___ GIVEN DATA ___

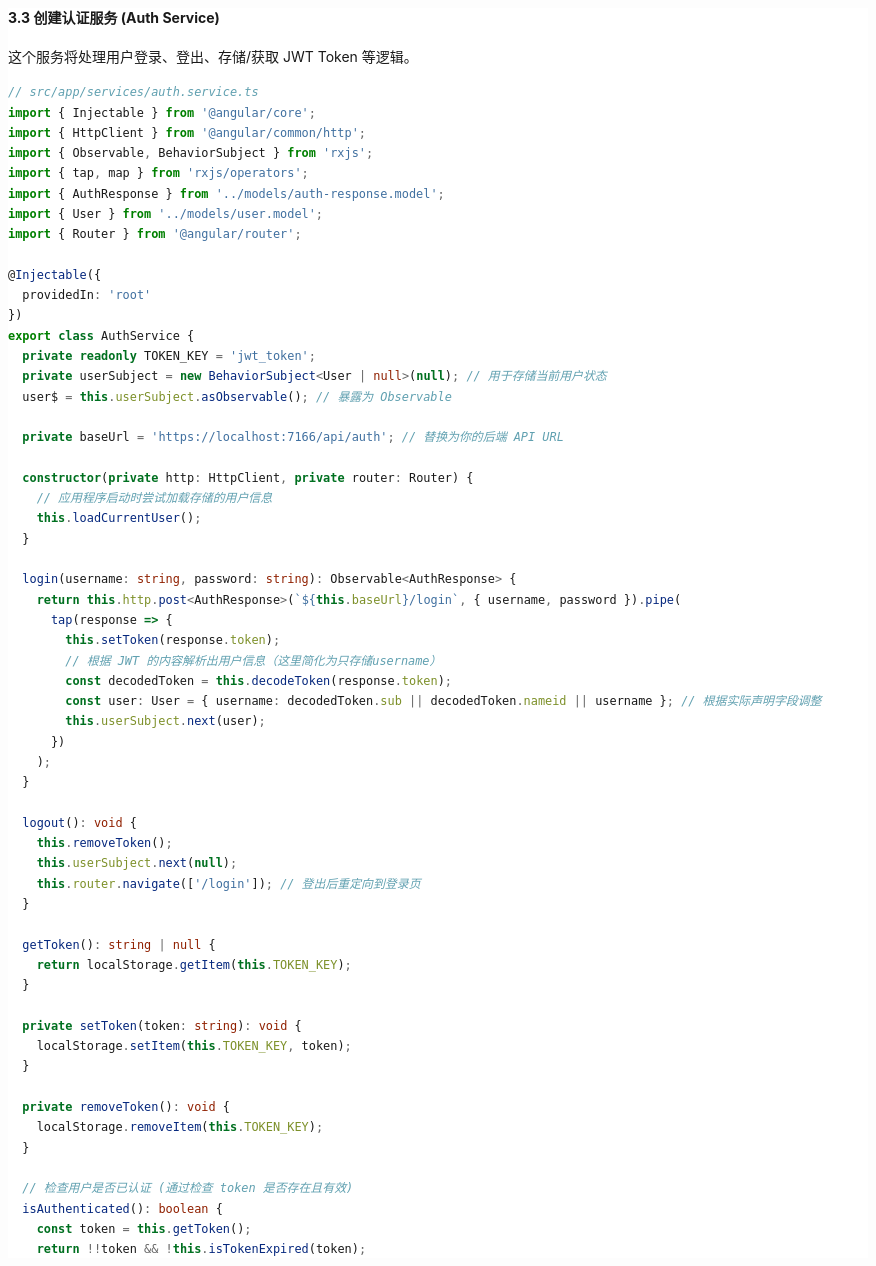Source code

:#### 3.3 创建认证服务 (Auth Service)

这个服务将处理用户登录、登出、存储/获取 JWT Token 等逻辑。

```typescript
// src/app/services/auth.service.ts
import { Injectable } from '@angular/core';
import { HttpClient } from '@angular/common/http';
import { Observable, BehaviorSubject } from 'rxjs';
import { tap, map } from 'rxjs/operators';
import { AuthResponse } from '../models/auth-response.model';
import { User } from '../models/user.model';
import { Router } from '@angular/router';

@Injectable({
  providedIn: 'root'
})
export class AuthService {
  private readonly TOKEN_KEY = 'jwt_token';
  private userSubject = new BehaviorSubject<User | null>(null); // 用于存储当前用户状态
  user$ = this.userSubject.asObservable(); // 暴露为 Observable

  private baseUrl = 'https://localhost:7166/api/auth'; // 替换为你的后端 API URL

  constructor(private http: HttpClient, private router: Router) {
    // 应用程序启动时尝试加载存储的用户信息
    this.loadCurrentUser();
  }

  login(username: string, password: string): Observable<AuthResponse> {
    return this.http.post<AuthResponse>(`${this.baseUrl}/login`, { username, password }).pipe(
      tap(response => {
        this.setToken(response.token);
        // 根据 JWT 的内容解析出用户信息（这里简化为只存储username）
        const decodedToken = this.decodeToken(response.token);
        const user: User = { username: decodedToken.sub || decodedToken.nameid || username }; // 根据实际声明字段调整
        this.userSubject.next(user);
      })
    );
  }

  logout(): void {
    this.removeToken();
    this.userSubject.next(null);
    this.router.navigate(['/login']); // 登出后重定向到登录页
  }

  getToken(): string | null {
    return localStorage.getItem(this.TOKEN_KEY);
  }

  private setToken(token: string): void {
    localStorage.setItem(this.TOKEN_KEY, token);
  }

  private removeToken(): void {
    localStorage.removeItem(this.TOKEN_KEY);
  }

  // 检查用户是否已认证 (通过检查 token 是否存在且有效)
  isAuthenticated(): boolean {
    const token = this.getToken();
    return !!token && !this.isTokenExpired(token);
```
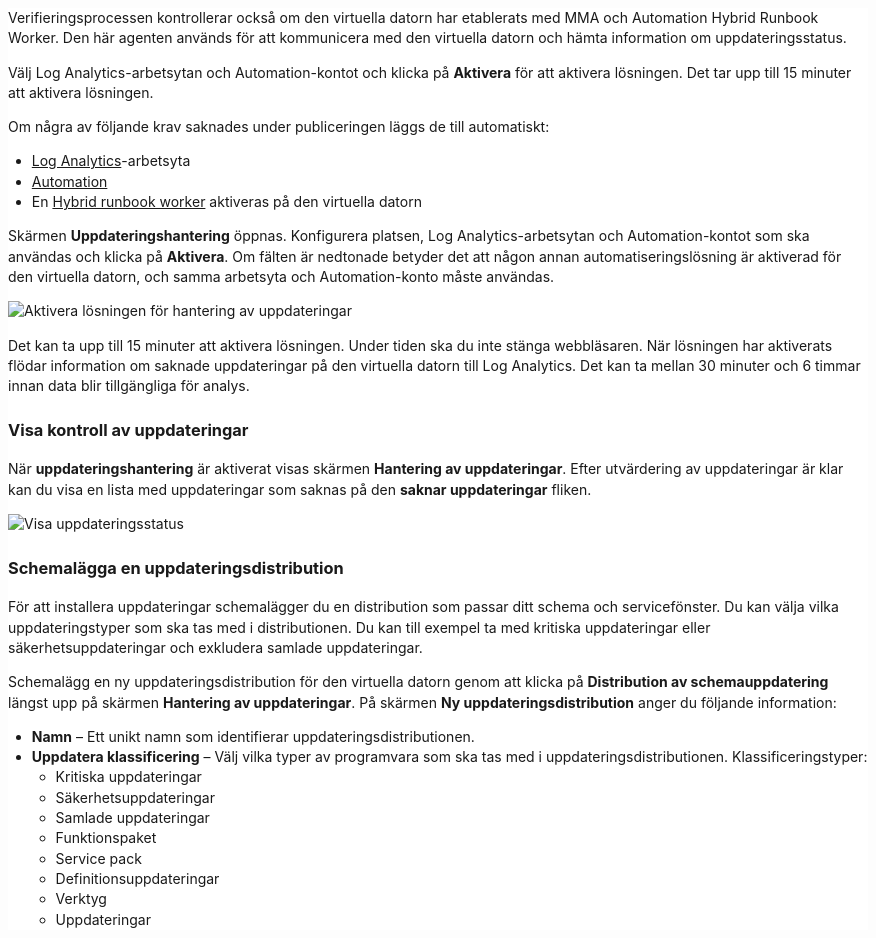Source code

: Verifieringsprocessen kontrollerar också om den virtuella datorn har etablerats med MMA och Automation Hybrid Runbook Worker.
Den här agenten används för att kommunicera med den virtuella datorn och hämta information om uppdateringsstatus.

Välj Log Analytics-arbetsytan och Automation-kontot och klicka på **Aktivera** för att aktivera lösningen. Det tar upp till 15 minuter att aktivera lösningen.

Om några av följande krav saknades under publiceringen läggs de till automatiskt:

* [Log Analytics](../../log-analytics/log-analytics-overview.md)-arbetsyta
* [Automation](../../automation/automation-offering-get-started.md)
* En [Hybrid runbook worker](../../automation/automation-hybrid-runbook-worker.md) aktiveras på den virtuella datorn

Skärmen **Uppdateringshantering** öppnas. Konfigurera platsen, Log Analytics-arbetsytan och Automation-kontot som ska användas och klicka på **Aktivera**. Om fälten är nedtonade betyder det att någon annan automatiseringslösning är aktiverad för den virtuella datorn, och samma arbetsyta och Automation-konto måste användas.

![Aktivera lösningen för hantering av uppdateringar](./media/tutorial-monitoring/manageupdates-update-enable.png)

Det kan ta upp till 15 minuter att aktivera lösningen. Under tiden ska du inte stänga webbläsaren. När lösningen har aktiverats flödar information om saknade uppdateringar på den virtuella datorn till Log Analytics. Det kan ta mellan 30 minuter och 6 timmar innan data blir tillgängliga för analys.

### <a name="view-update-assessment"></a>Visa kontroll av uppdateringar

När **uppdateringshantering** är aktiverat visas skärmen **Hantering av uppdateringar**. Efter utvärdering av uppdateringar är klar kan du visa en lista med uppdateringar som saknas på den **saknar uppdateringar** fliken.

 ![Visa uppdateringsstatus](./media/tutorial-monitoring/manageupdates-view-status-win.png)

### <a name="schedule-an-update-deployment"></a>Schemalägga en uppdateringsdistribution

För att installera uppdateringar schemalägger du en distribution som passar ditt schema och servicefönster. Du kan välja vilka uppdateringstyper som ska tas med i distributionen. Du kan till exempel ta med kritiska uppdateringar eller säkerhetsuppdateringar och exkludera samlade uppdateringar.

Schemalägg en ny uppdateringsdistribution för den virtuella datorn genom att klicka på **Distribution av schemauppdatering** längst upp på skärmen **Hantering av uppdateringar**. På skärmen **Ny uppdateringsdistribution** anger du följande information:

* **Namn** – Ett unikt namn som identifierar uppdateringsdistributionen.
* **Uppdatera klassificering** – Välj vilka typer av programvara som ska tas med i uppdateringsdistributionen. Klassificeringstyper:
  * Kritiska uppdateringar
  * Säkerhetsuppdateringar
  * Samlade uppdateringar
  * Funktionspaket
  * Service pack
  * Definitionsuppdateringar
  * Verktyg
  * Uppdateringar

___

Every line of the listing must be reproduced exactly, though the pictures are to be left out.

Source code

:#### 3.3 创建认证服务 (Auth Service)

这个服务将处理用户登录、登出、存储/获取 JWT Token 等逻辑。

```typescript
// src/app/services/auth.service.ts
import { Injectable } from '@angular/core';
import { HttpClient } from '@angular/common/http';
import { Observable, BehaviorSubject } from 'rxjs';
import { tap, map } from 'rxjs/operators';
import { AuthResponse } from '../models/auth-response.model';
import { User } from '../models/user.model';
import { Router } from '@angular/router';

@Injectable({
  providedIn: 'root'
})
export class AuthService {
  private readonly TOKEN_KEY = 'jwt_token';
  private userSubject = new BehaviorSubject<User | null>(null); // 用于存储当前用户状态
  user$ = this.userSubject.asObservable(); // 暴露为 Observable

  private baseUrl = 'https://localhost:7166/api/auth'; // 替换为你的后端 API URL

  constructor(private http: HttpClient, private router: Router) {
    // 应用程序启动时尝试加载存储的用户信息
    this.loadCurrentUser();
  }

  login(username: string, password: string): Observable<AuthResponse> {
    return this.http.post<AuthResponse>(`${this.baseUrl}/login`, { username, password }).pipe(
      tap(response => {
        this.setToken(response.token);
        // 根据 JWT 的内容解析出用户信息（这里简化为只存储username）
        const decodedToken = this.decodeToken(response.token);
        const user: User = { username: decodedToken.sub || decodedToken.nameid || username }; // 根据实际声明字段调整
        this.userSubject.next(user);
      })
    );
  }

  logout(): void {
    this.removeToken();
    this.userSubject.next(null);
    this.router.navigate(['/login']); // 登出后重定向到登录页
  }

  getToken(): string | null {
    return localStorage.getItem(this.TOKEN_KEY);
  }

  private setToken(token: string): void {
    localStorage.setItem(this.TOKEN_KEY, token);
  }

  private removeToken(): void {
    localStorage.removeItem(this.TOKEN_KEY);
  }

  // 检查用户是否已认证 (通过检查 token 是否存在且有效)
  isAuthenticated(): boolean {
    const token = this.getToken();
    return !!token && !this.isTokenExpired(token);
```
Source code

: Verifieringsprocessen kontrollerar också om den virtuella datorn har etablerats med MMA och Automation Hybrid Runbook Worker.
Den här agenten används för att kommunicera med den virtuella datorn och hämta information om uppdateringsstatus.

Välj Log Analytics-arbetsytan och Automation-kontot och klicka på **Aktivera** för att aktivera lösningen. Det tar upp till 15 minuter att aktivera lösningen.

Om några av följande krav saknades under publiceringen läggs de till automatiskt:

* [Log Analytics](../../log-analytics/log-analytics-overview.md)-arbetsyta
* [Automation](../../automation/automation-offering-get-started.md)
* En [Hybrid runbook worker](../../automation/automation-hybrid-runbook-worker.md) aktiveras på den virtuella datorn

Skärmen **Uppdateringshantering** öppnas. Konfigurera platsen, Log Analytics-arbetsytan och Automation-kontot som ska användas och klicka på **Aktivera**. Om fälten är nedtonade betyder det att någon annan automatiseringslösning är aktiverad för den virtuella datorn, och samma arbetsyta och Automation-konto måste användas.

![Aktivera lösningen för hantering av uppdateringar](./media/tutorial-monitoring/manageupdates-update-enable.png)

Det kan ta upp till 15 minuter att aktivera lösningen. Under tiden ska du inte stänga webbläsaren. När lösningen har aktiverats flödar information om saknade uppdateringar på den virtuella datorn till Log Analytics. Det kan ta mellan 30 minuter och 6 timmar innan data blir tillgängliga för analys.

### <a name="view-update-assessment"></a>Visa kontroll av uppdateringar

När **uppdateringshantering** är aktiverat visas skärmen **Hantering av uppdateringar**. Efter utvärdering av uppdateringar är klar kan du visa en lista med uppdateringar som saknas på den **saknar uppdateringar** fliken.

 ![Visa uppdateringsstatus](./media/tutorial-monitoring/manageupdates-view-status-win.png)

### <a name="schedule-an-update-deployment"></a>Schemalägga en uppdateringsdistribution

För att installera uppdateringar schemalägger du en distribution som passar ditt schema och servicefönster. Du kan välja vilka uppdateringstyper som ska tas med i distributionen. Du kan till exempel ta med kritiska uppdateringar eller säkerhetsuppdateringar och exkludera samlade uppdateringar.

Schemalägg en ny uppdateringsdistribution för den virtuella datorn genom att klicka på **Distribution av schemauppdatering** längst upp på skärmen **Hantering av uppdateringar**. På skärmen **Ny uppdateringsdistribution** anger du följande information:

* **Namn** – Ett unikt namn som identifierar uppdateringsdistributionen.
* **Uppdatera klassificering** – Välj vilka typer av programvara som ska tas med i uppdateringsdistributionen. Klassificeringstyper:
  * Kritiska uppdateringar
  * Säkerhetsuppdateringar
  * Samlade uppdateringar
  * Funktionspaket
  * Service pack
  * Definitionsuppdateringar
  * Verktyg
  * Uppdateringar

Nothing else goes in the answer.